▶ [Problem to solve] Please reproduce every one of the lines below word for word, with nothing changed.

▶ [Items from a data source]
Start

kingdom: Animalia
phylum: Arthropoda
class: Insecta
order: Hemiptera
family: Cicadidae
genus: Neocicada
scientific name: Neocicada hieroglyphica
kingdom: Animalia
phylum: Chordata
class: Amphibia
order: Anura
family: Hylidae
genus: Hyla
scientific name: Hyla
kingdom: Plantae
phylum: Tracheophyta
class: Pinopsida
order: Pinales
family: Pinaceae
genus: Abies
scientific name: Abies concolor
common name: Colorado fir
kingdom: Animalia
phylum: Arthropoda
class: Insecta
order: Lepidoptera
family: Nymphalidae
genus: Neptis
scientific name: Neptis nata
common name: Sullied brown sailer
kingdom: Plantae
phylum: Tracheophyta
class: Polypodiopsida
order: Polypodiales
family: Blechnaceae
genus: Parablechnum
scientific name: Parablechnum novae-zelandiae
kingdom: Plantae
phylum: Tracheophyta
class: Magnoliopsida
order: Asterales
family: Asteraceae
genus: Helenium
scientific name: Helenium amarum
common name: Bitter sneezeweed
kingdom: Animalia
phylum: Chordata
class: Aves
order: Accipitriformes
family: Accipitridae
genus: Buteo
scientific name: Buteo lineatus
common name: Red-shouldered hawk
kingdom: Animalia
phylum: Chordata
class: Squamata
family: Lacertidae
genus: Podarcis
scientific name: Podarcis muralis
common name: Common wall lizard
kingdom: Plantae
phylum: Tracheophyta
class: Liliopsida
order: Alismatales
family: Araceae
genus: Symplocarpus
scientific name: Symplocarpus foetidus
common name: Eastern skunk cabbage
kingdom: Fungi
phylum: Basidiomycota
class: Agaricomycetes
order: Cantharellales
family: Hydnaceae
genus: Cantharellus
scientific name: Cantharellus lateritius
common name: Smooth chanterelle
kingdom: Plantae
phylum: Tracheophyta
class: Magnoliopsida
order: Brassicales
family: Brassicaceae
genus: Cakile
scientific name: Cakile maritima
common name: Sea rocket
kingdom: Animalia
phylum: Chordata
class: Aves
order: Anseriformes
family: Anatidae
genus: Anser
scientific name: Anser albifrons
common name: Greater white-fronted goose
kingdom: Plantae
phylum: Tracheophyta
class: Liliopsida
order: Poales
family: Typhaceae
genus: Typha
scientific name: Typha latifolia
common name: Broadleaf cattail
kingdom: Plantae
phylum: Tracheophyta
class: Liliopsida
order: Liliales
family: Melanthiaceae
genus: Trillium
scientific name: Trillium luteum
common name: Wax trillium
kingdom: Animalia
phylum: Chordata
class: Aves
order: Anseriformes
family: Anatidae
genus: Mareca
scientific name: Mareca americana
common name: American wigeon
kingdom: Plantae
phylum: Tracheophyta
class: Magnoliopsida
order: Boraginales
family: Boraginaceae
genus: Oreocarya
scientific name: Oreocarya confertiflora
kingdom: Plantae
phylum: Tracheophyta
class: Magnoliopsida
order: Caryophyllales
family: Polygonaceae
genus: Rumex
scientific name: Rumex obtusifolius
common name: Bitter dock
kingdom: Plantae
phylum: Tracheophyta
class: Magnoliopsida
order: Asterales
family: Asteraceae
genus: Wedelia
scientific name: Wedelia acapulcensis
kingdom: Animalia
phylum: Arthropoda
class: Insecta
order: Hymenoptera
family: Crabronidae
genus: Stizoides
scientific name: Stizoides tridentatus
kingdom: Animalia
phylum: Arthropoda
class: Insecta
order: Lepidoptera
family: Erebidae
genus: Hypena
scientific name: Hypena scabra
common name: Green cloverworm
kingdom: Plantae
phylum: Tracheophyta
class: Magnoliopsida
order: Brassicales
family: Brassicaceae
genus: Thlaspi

End

▶ [Task solution]
kingdom: Animalia
phylum: Arthropoda
class: Insecta
order: Hemiptera
family: Cicadidae
genus: Neocicada
scientific name: Neocicada hieroglyphica
kingdom: Animalia
phylum: Chordata
class: Amphibia
order: Anura
family: Hylidae
genus: Hyla
scientific name: Hyla
kingdom: Plantae
phylum: Tracheophyta
class: Pinopsida
order: Pinales
family: Pinaceae
genus: Abies
scientific name: Abies concolor
common name: Colorado fir
kingdom: Animalia
phylum: Arthropoda
class: Insecta
order: Lepidoptera
family: Nymphalidae
genus: Neptis
scientific name: Neptis nata
common name: Sullied brown sailer
kingdom: Plantae
phylum: Tracheophyta
class: Polypodiopsida
order: Polypodiales
family: Blechnaceae
genus: Parablechnum
scientific name: Parablechnum novae-zelandiae
kingdom: Plantae
phylum: Tracheophyta
class: Magnoliopsida
order: Asterales
family: Asteraceae
genus: Helenium
scientific name: Helenium amarum
common name: Bitter sneezeweed
kingdom: Animalia
phylum: Chordata
class: Aves
order: Accipitriformes
family: Accipitridae
genus: Buteo
scientific name: Buteo lineatus
common name: Red-shouldered hawk
kingdom: Animalia
phylum: Chordata
class: Squamata
family: Lacertidae
genus: Podarcis
scientific name: Podarcis muralis
common name: Common wall lizard
kingdom: Plantae
phylum: Tracheophyta
class: Liliopsida
order: Alismatales
family: Araceae
genus: Symplocarpus
scientific name: Symplocarpus foetidus
common name: Eastern skunk cabbage
kingdom: Fungi
phylum: Basidiomycota
class: Agaricomycetes
order: Cantharellales
family: Hydnaceae
genus: Cantharellus
scientific name: Cantharellus lateritius
common name: Smooth chanterelle
kingdom: Plantae
phylum: Tracheophyta
class: Magnoliopsida
order: Brassicales
family: Brassicaceae
genus: Cakile
scientific name: Cakile maritima
common name: Sea rocket
kingdom: Animalia
phylum: Chordata
class: Aves
order: Anseriformes
family: Anatidae
genus: Anser
scientific name: Anser albifrons
common name: Greater white-fronted goose
kingdom: Plantae
phylum: Tracheophyta
class: Liliopsida
order: Poales
family: Typhaceae
genus: Typha
scientific name: Typha latifolia
common name: Broadleaf cattail
kingdom: Plantae
phylum: Tracheophyta
class: Liliopsida
order: Liliales
family: Melanthiaceae
genus: Trillium
scientific name: Trillium luteum
common name: Wax trillium
kingdom: Animalia
phylum: Chordata
class: Aves
order: Anseriformes
family: Anatidae
genus: Mareca
scientific name: Mareca americana
common name: American wigeon
kingdom: Plantae
phylum: Tracheophyta
class: Magnoliopsida
order: Boraginales
family: Boraginaceae
genus: Oreocarya
scientific name: Oreocarya confertiflora
kingdom: Plantae
phylum: Tracheophyta
class: Magnoliopsida
order: Caryophyllales
family: Polygonaceae
genus: Rumex
scientific name: Rumex obtusifolius
common name: Bitter dock
kingdom: Plantae
phylum: Tracheophyta
class: Magnoliopsida
order: Asterales
family: Asteraceae
genus: Wedelia
scientific name: Wedelia acapulcensis
kingdom: Animalia
phylum: Arthropoda
class: Insecta
order: Hymenoptera
family: Crabronidae
genus: Stizoides
scientific name: Stizoides tridentatus
kingdom: Animalia
phylum: Arthropoda
class: Insecta
order: Lepidoptera
family: Erebidae
genus: Hypena
scientific name: Hypena scabra
common name: Green cloverworm
kingdom: Plantae
phylum: Tracheophyta
class: Magnoliopsida
order: Brassicales
family: Brassicaceae
genus: Thlaspi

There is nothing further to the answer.